Therefore, if focal year is {hi:2006}, the window will include these years in the calculations:
{hi: 1994, 1995, 1996, 1997 , 1998, 1999, 2000, 2001, 2002, 2003, 2004}. {p_end}
{p2col : {opt w:indow(year -5 5)}} A rolling window of 10 observations.
Therefore, if focal year is {hi:2006}, the window will include these years in the
calculations: {hi:2002, 2003, 2004, 2005, 2006, 2007, 2008, 2009, 2010, 2011}.
{p2col : {opt w:indow(year 0 1)}} A rolling window of 2 observations.
Therefore, if focal year is {hi:2006}, the window will include these years in the
calculations: {hi:2006, and 2007}. Since asrol considers focal observation as
pertaining to the past, therefore, writing the window as {opt w:indow(year -1 1)} will produce exactly the
same results.
{p_end}
{p2col : {opt Note on missing values in the rangevar}:} Some posts on the Statalist
show a confusion concerning the interpretation of the option {opt w:indow()}.
For example, using {opt window(year -5)}, a user might incorrectly assume that
the observation in this range will always be 5. This might not be true in a
case where the {it:rangevar} has gaps. So if the current value of the {it:rangevar}
(in our case year) is {hi:2006} and its previous values are {hi:2000, 2001, 2003, 2005}.

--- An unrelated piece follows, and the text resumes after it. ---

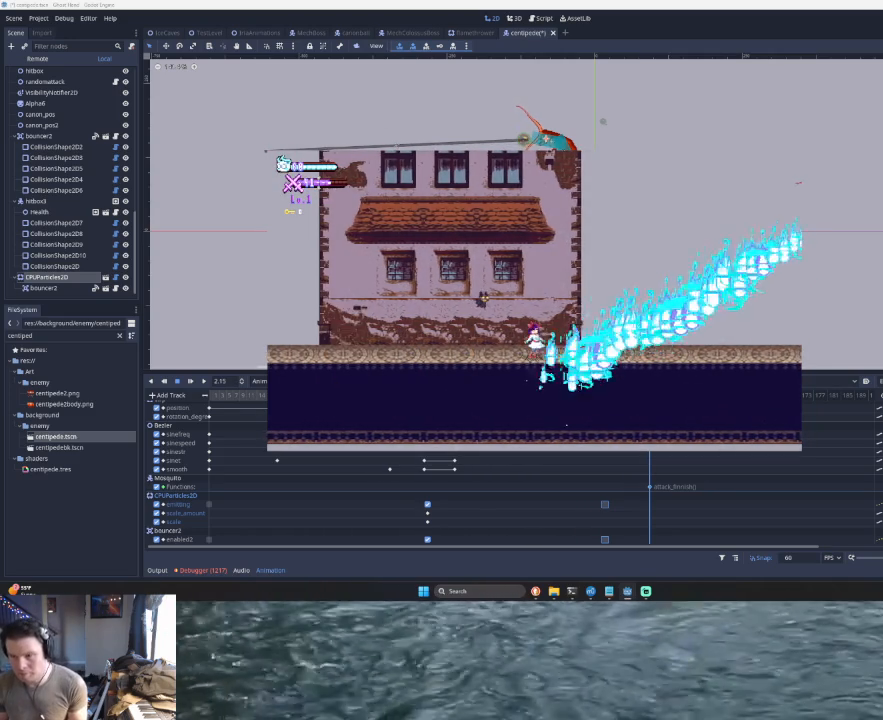
{"buttons": ["TRIANGLE"], "left_stick": "right", "events": [[333, "TRIANGLE", "down"], [400, "left_stick", "right"]]}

Though the window asks for 5 observations within the range of {hi:2006}, the available
values of the {it:rangevar} are only {hi:2006, 2005, 2003}, that are only 3 observations. The window
range ends at 2002, other values of the year are outside the window bounds. {p_end}
{hline}
{p 4 4 2} {opt Rolling window calculations: } {p_end}
{p 4 4 2} The default for rolling window is to calculate required statistics on
available observation that are within the range. Therefore, the calculations
of the required statistics start with one observation at the beginning of the
rolling window. As we progress in the data set, the number of observations gradually
increase until the maximum length of the rolling window is reached. Consider
the following data of 10 observations, where {it:{opt X}} is the variable of
interest for which we would like to calculate arithmetic mean in a rolling window
of past 5 observations; and {it:{opt months}} is the {it:rangevar}. To understand
the mechanics of the rolling window more clearly, we shall generate
three additional statistics: count, first, and last. {p_end}
bys id: asrol X, window(months -5 0) stat(count) gen(count)
bys id: asrol X, window(months -5 0) stat(mean) gen(mean)

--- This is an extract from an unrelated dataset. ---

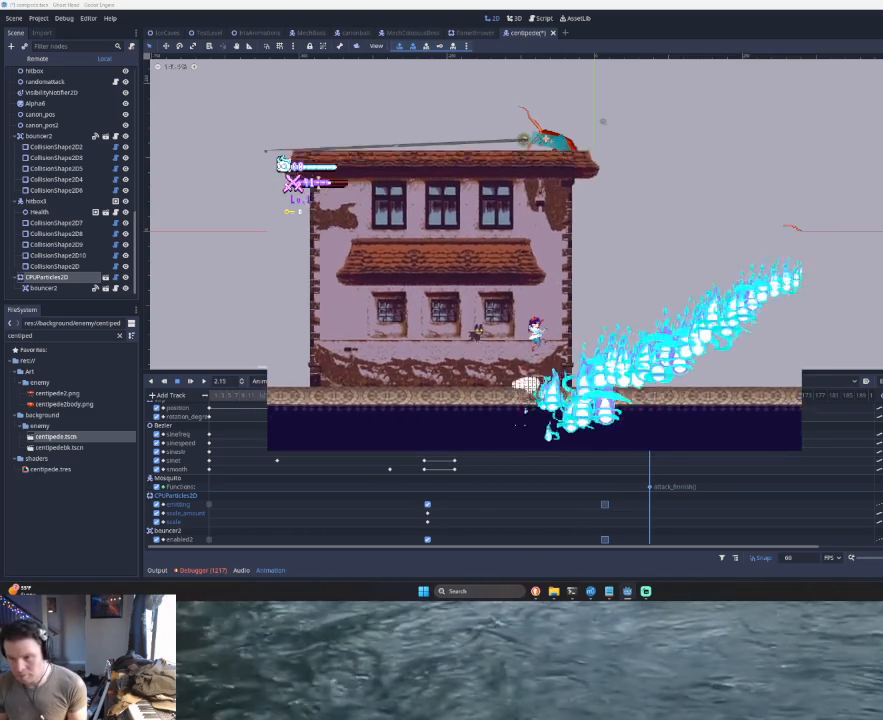
{"buttons": ["TRIANGLE"], "left_stick": "right", "events": [[167, "TRIANGLE", "up"], [233, "TRIANGLE", "down"]]}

bys id: asrol X, window(months -5 0) stat(first) gen(first)
bys id: asrol X, window(months -5 0) stat(last) gen(last)
+--------------------------------------------------------+
| id months X mean count first last |
|--------------------------------------------------------|
| 1 2016m10 .6881 .6881 1 .6881 .6881 |
| 1 2016m11 .9795 .8338 2 .6881 .9795 |
| 1 2016m12 .6702 .7792 3 .6881 .6702 |
| 1 2017m1 .5949 .7331 4 .6881 .5949 |
| 1 2017m2 .7971 .7459 5 .6881 .7971 |
|--------------------------------------------------------|
| 1 2017m3 .7836 .765 5 .9795 .7836 |
| 1 2017m4 .6546 .7001 5 .6702 .6546 |
| 1 2017m5 .0968 .5854 5 .5949 .9689 |
| 1 2017m6 .6885 .6041 5 .7971 .6885 |
| 1 2017m7 .8725 .6192 5 .7836 .8725 |
+--------------------------------------------------------+
{p 4 4 2} {opt Explanation: } {p_end}
{p 4 4 2} For the first observation, that is 2016m10, the mean value is based on
a single observation, as there are no previous data. The same is reflected by
the variables {it:{opt count}}, {it:{opt first}}, and {it:{opt last}}. For the
second observation, the mean value is based on two observations of {it:{opt X}},
i.e., {opt (0.6881 + .9795) / 2 = .8338 :}. We can also observe such details
from the variable {it:{opt count}}, that has a value of 2; variable
{it:{opt first}} which shows that the first value in the rolling window this
far is .6881 and {it:{opt last}}, which shows that the last value in the
rolling window is .9795. As we move down the data points, the rolling window
keeps on adding more observations until the fifth observation, i.e. 2017m2.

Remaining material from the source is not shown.